Now I have not used these personally but I know people who rate them highly. The benefit of the Pathfinder Bottle and Cup system is that it can be used on a fire so if you’re buying for someone who’s into their Bushcraft or Backwoods, this could be a great gift.
Plates and Cups
I like when Scouts show up on camp with something to eat and drink with. Inevitably though, there will be someone without a bottle, cup, plate, fork, something. Consider a Knife/Fork/Spoon set as a gift. They can be picked up fairly cheaply to fill stockings with. In terms of crockery, I like enamel cups, plates and bowls. They’re super strong and fairly light. The downside being that they are rubbish at keeping things warm. Or if your’re drinking a hot drink, they get really hot and your’ll burn your lips. It’s all about balance.
A Roll Mat
We’re maybe into the “main present” part of the list now. You can spend a fortune on camp sleeping equipment if you want to. Camping is the essence of Scouts and at some stage, even if they don’t want to or pretend they don’t, they will sleep. I go by the addage “a layer beneath you is worth two above you”. I’ve picked two of the roll mats that some of our Scouters use that we are happy to recommend.

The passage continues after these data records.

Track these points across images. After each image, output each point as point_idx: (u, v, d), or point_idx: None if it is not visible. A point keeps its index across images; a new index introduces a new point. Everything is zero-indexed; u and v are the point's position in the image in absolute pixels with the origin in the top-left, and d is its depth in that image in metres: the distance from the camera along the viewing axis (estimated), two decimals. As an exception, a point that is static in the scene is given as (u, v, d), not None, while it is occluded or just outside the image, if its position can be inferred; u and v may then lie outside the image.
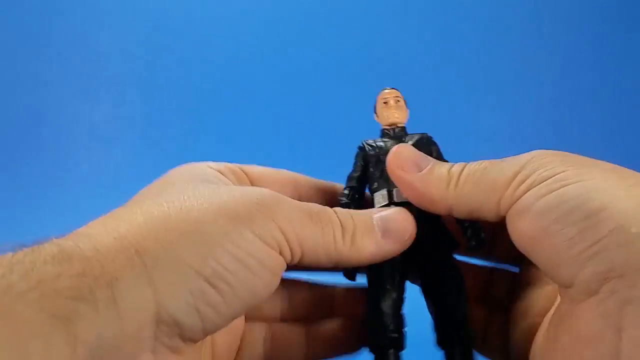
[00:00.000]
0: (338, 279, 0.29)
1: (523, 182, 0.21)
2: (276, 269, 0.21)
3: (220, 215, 0.20)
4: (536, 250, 0.20)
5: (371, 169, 0.28)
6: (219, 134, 0.84)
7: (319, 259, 0.22)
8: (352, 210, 0.24)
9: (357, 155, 0.29)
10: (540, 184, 0.20)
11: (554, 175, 0.20)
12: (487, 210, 0.22)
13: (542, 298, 0.25)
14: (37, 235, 0.18)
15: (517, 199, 0.21)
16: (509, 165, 0.22)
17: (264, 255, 0.20)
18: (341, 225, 0.23)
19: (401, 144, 0.26)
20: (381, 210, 0.25)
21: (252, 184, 0.27)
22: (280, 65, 0.86)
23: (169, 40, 0.88)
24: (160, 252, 0.18)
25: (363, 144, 0.29)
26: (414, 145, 0.27)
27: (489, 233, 0.26)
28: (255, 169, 0.28)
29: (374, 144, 0.29)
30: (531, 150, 0.23)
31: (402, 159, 0.25)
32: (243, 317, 0.28)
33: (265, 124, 0.83)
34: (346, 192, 0.28)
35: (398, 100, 0.29)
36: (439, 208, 0.24)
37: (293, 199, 0.24)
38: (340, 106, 0.80)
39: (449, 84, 0.84)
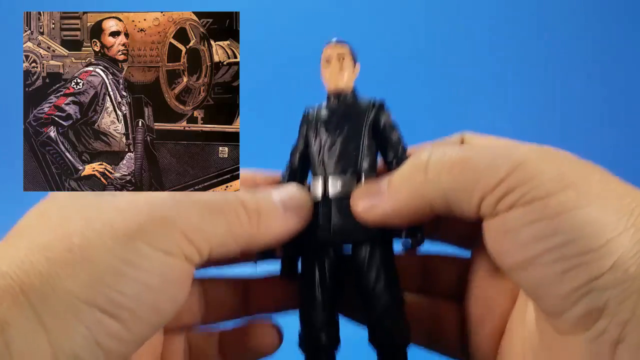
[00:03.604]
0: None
1: (509, 192, 0.18)
2: (183, 278, 0.20)
3: (107, 236, 0.18)
4: (522, 276, 0.19)
5: (312, 145, 0.24)
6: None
7: (229, 248, 0.21)
8: (254, 192, 0.23)
9: (300, 125, 0.25)
10: (530, 203, 0.18)
11: (545, 197, 0.18)
12: (466, 208, 0.20)
13: (501, 295, 0.23)
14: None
15: (502, 212, 0.19)
16: (494, 165, 0.19)
17: (167, 268, 0.19)
18: (245, 208, 0.22)
19: (355, 191, 0.23)
20: (279, 189, 0.24)
21: None
22: (280, 65, 0.85)
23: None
24: (46, 287, 0.16)
25: (307, 111, 0.24)
26: (356, 110, 0.23)
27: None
28: None
29: (315, 113, 0.24)
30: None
31: (363, 202, 0.23)
32: (162, 332, 0.26)
33: (267, 123, 0.83)
34: (285, 173, 0.25)
35: (342, 58, 0.24)
36: (418, 207, 0.21)
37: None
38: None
39: (448, 83, 0.84)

This Mountain Equipment Helium 3.8 is pretty bombproof and a great budget option, it’s been on special offer for years too!
Sea to Summit
I have this Sea to Summit Ultralight SI which I think is great. I like the valves which make inflating and compressing a breeze, it’s also warm and packs to the size of nothing.
We said at the start that this would focus on things that would last and wouldn’t break the bank. For that reason, I thought I should include these Knockaround sunglasses. They are sturdy framed and made with polarised lenses but really cheap for high quality protection. The idea being that when you’re climbing, camping, sailing, whatever, your eyes are protected by good quality glasses and it’s not the end of the world if something was to happen to them. Knockaround sent us some glasses over the summer to try out and we loved them so we’re happy to recommend.
It’s worth adding, that all Scouts need a pair on camp. Ours are firmly of the belief that sunglasses will help the wearer blow into a fire, as if the glasses will protect their eyes from all the smoke!